Am 21. September machte sich der Tross auf den Weg. Weltenbummler Thomas Schröder, der wortwörtlich mit dem Fahrrad schon um die Welt gefahren ist (Hähnlein: „Mein Vorbild“), Frank Pfeifer, Verkaufsleiter der Bäckerei Bergmann und Hähnleins Wanderfreund, sowie Hähnlein selbst. Begleitet wurden sie wie ein Tour-de-franceFeld, mit Materialwagen, der Ersatzräder und Verpflegung transportierte, und einem Kamerawagen, aus dem Lars Wannemacher, Vereinsfotograf der Tecart Black Dragons, fleißig Fotos machte und filmte. „Es wird ein Film dazu entstehen, das Interesse war ja schon auf dem Domplatz ziemlich groß“, sagt der Initiator und betont, den schwierigsten Job auf der Tour hätten die Autofahrer Anja Pfeiffer und Dirk Bracklow gehabt. „Sie durften nicht einschlafen.“
Seinem nostalgisch-spaßigen Aufruf „Klappifahrer aller Länder vereinigt euch“folgten rund 30 passionierte Klappradfahrer. Manche kamen mit getunten „Klappis“, manche mit waschechten Mifa-rädern aus DDRZeiten. Sie alle begleiteten Hähnlein und seine Mitstreiter noch ein Stück des Weges. „Bis Kerspleben haben wir über eine Stunde gebraucht. Da dachte ich: Das kann ja heiter werden“, erinnert sich Hähnlein lachend an den gemütlichen Start.
Von da an legte das Trio einen Zahn zu. Bei herrlichem Spätsommerwetter ging es rasch Halle, wo langsam die Dunkelheit hereinbrach und sie sich für die Nacht rüsten mussten. Viel passieren konnte nicht, schließlich hatten sie Warnwesten dabei und waren durch zwei Autos geschützt. „Das Härteste waren die nächtliche Kälte und die unbequeme Haltung, so dass ich ordentlich Krämpfe in den Fingern hatte. Aber hey, wir sind ja nicht zum Spaß gefahren“, verweist Hähnlein auf die Strapazen für den guten Zweck.

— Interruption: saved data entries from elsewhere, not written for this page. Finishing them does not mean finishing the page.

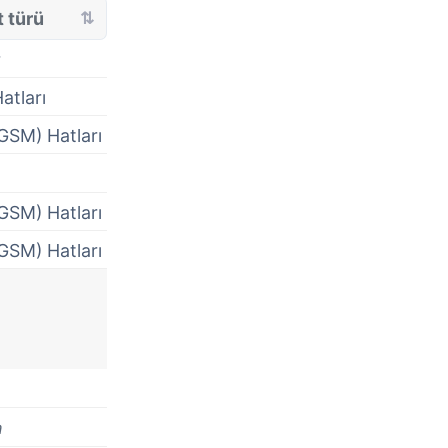
 türü
r
atları
GSM) Hatları
GSM) Hatları
GSM) Hatları
a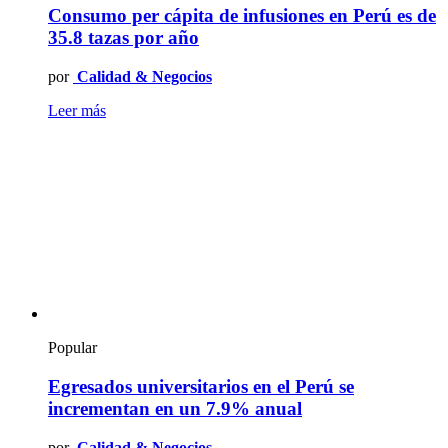
Consumo per cápita de infusiones en Perú es de
35.8 tazas por año
por
Calidad & Negocios
Leer más
Popular
Egresados universitarios en el Perú se
incrementan en un 7.9% anual
por
Calidad & Negocios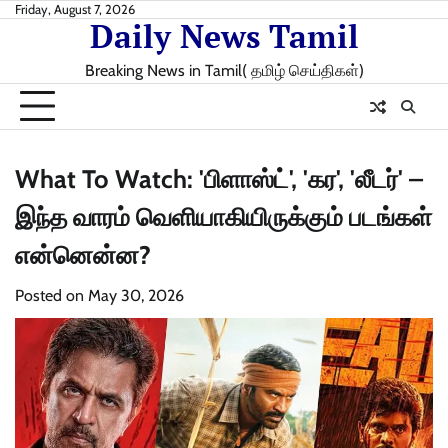
Skip
Friday, August 7, 2026
Daily News Tamil
to
content
Breaking News in Tamil( தமிழ் செய்திகள்)
What To Watch: 'பிளாஸ்ட்', 'கர', 'லீடர்' –
இந்த வாரம் வெளியாகியிருக்கும் படங்கள்
என்னென்ன?
Posted on
May 30, 2026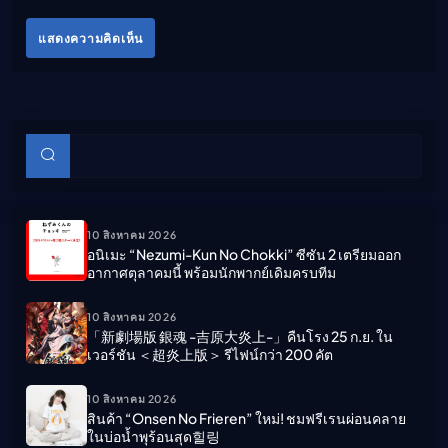
แสดงความคิดเห็น
บทความย่อย
ค้นหา
10 สิงหาคม 2026
อนิเมะ “Nezumi-Kun No Chokki” ซีซัน 2 เตรียมออก
อากาศตุลาคมนี้ พร้อมนักพากย์เดิมครบทีม
10 สิงหาคม 2026
「新劇場版 銀魂 -吉原大炎上-」คืนโรง 25 ก.ย. ใน
เวอร์ชัน ＜超炎上版＞ รีไฟน์กว่า 200 คัต
10 สิงหาคม 2026
สินค้า “Onsen No Frieren” ใหม่! ชมฟรีเรนผ่อนคลาย
ในบ่อน้ำพุร้อนสุด힐링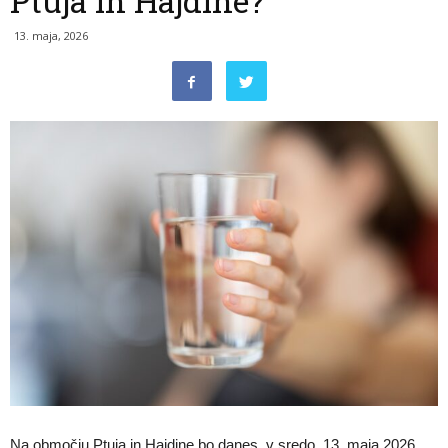
Ptuja in Hajdine?
13. maja, 2026
Na območju Ptuja in Hajdine bo danes, v sredo, 13. maja 2026,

Zweimal abgestiegen, aber kein einziger Defekt
Beachtlich: Kein einziger Defekt suchte das Trio heim, die Ersatzräder konnten also im Materialwagen verbleiben. „Wir mussten halt zweimal absteigen und schieben, denn für richtige Berge ist das ‚Klappi‘ nun wirklich nicht geeignet“, so Jan Hähnlein.

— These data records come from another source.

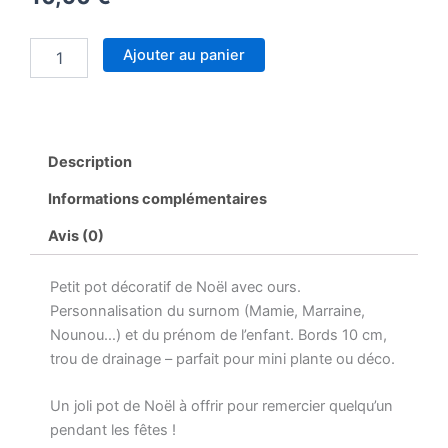
quantité
Ajouter au panier
de
Pot
Noël
personnalisable
ours
Description
–
Surnom
Informations complémentaires
+
prénom
Avis (0)
au
choix
Petit pot décoratif de Noël avec ours.
–
Petit
Personnalisation du surnom (Mamie, Marraine,
pot
Nounou…) et du prénom de l’enfant. Bords 10 cm,
10
trou de drainage – parfait pour mini plante ou déco.
cm
avec
Un joli pot de Noël à offrir pour remercier quelqu’un
trou
de
pendant les fêtes !
drainage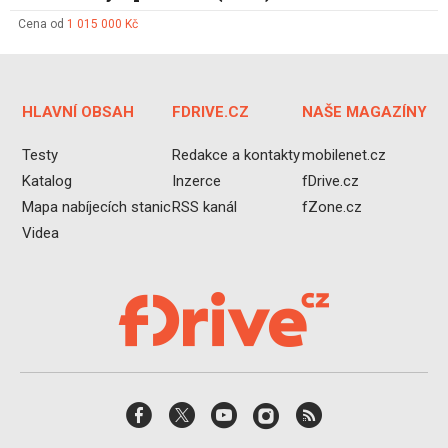
Cena od
1 015 000 Kč
HLAVNÍ OBSAH
FDRIVE.CZ
NAŠE MAGAZÍNY
Testy
Redakce a kontakty
mobilenet.cz
Katalog
Inzerce
fDrive.cz
Mapa nabíjecích stanic
RSS kanál
fZone.cz
Videa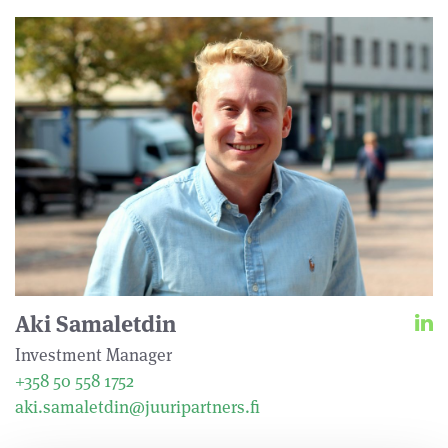
Aki Samaletdin
Investment Manager
+358 50 558 1752
aki.samaletdin@juuripartners.fi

Und als sie nach 20 Stunden und 50 Minuten am Brandenburger Tor ankamen, wartete schon Isabella auf ihre Helden.
Für nächstes Jahr hat Jan Hähnlein bereits die nächsten Projekte im Kopf. Es soll unter anderem einen 50-KilometerCharitymarsch geben, zudem eine Aktion auf dem Wasser, „und wieder was mit dem Klapprad, das hat mir gut gefallen“.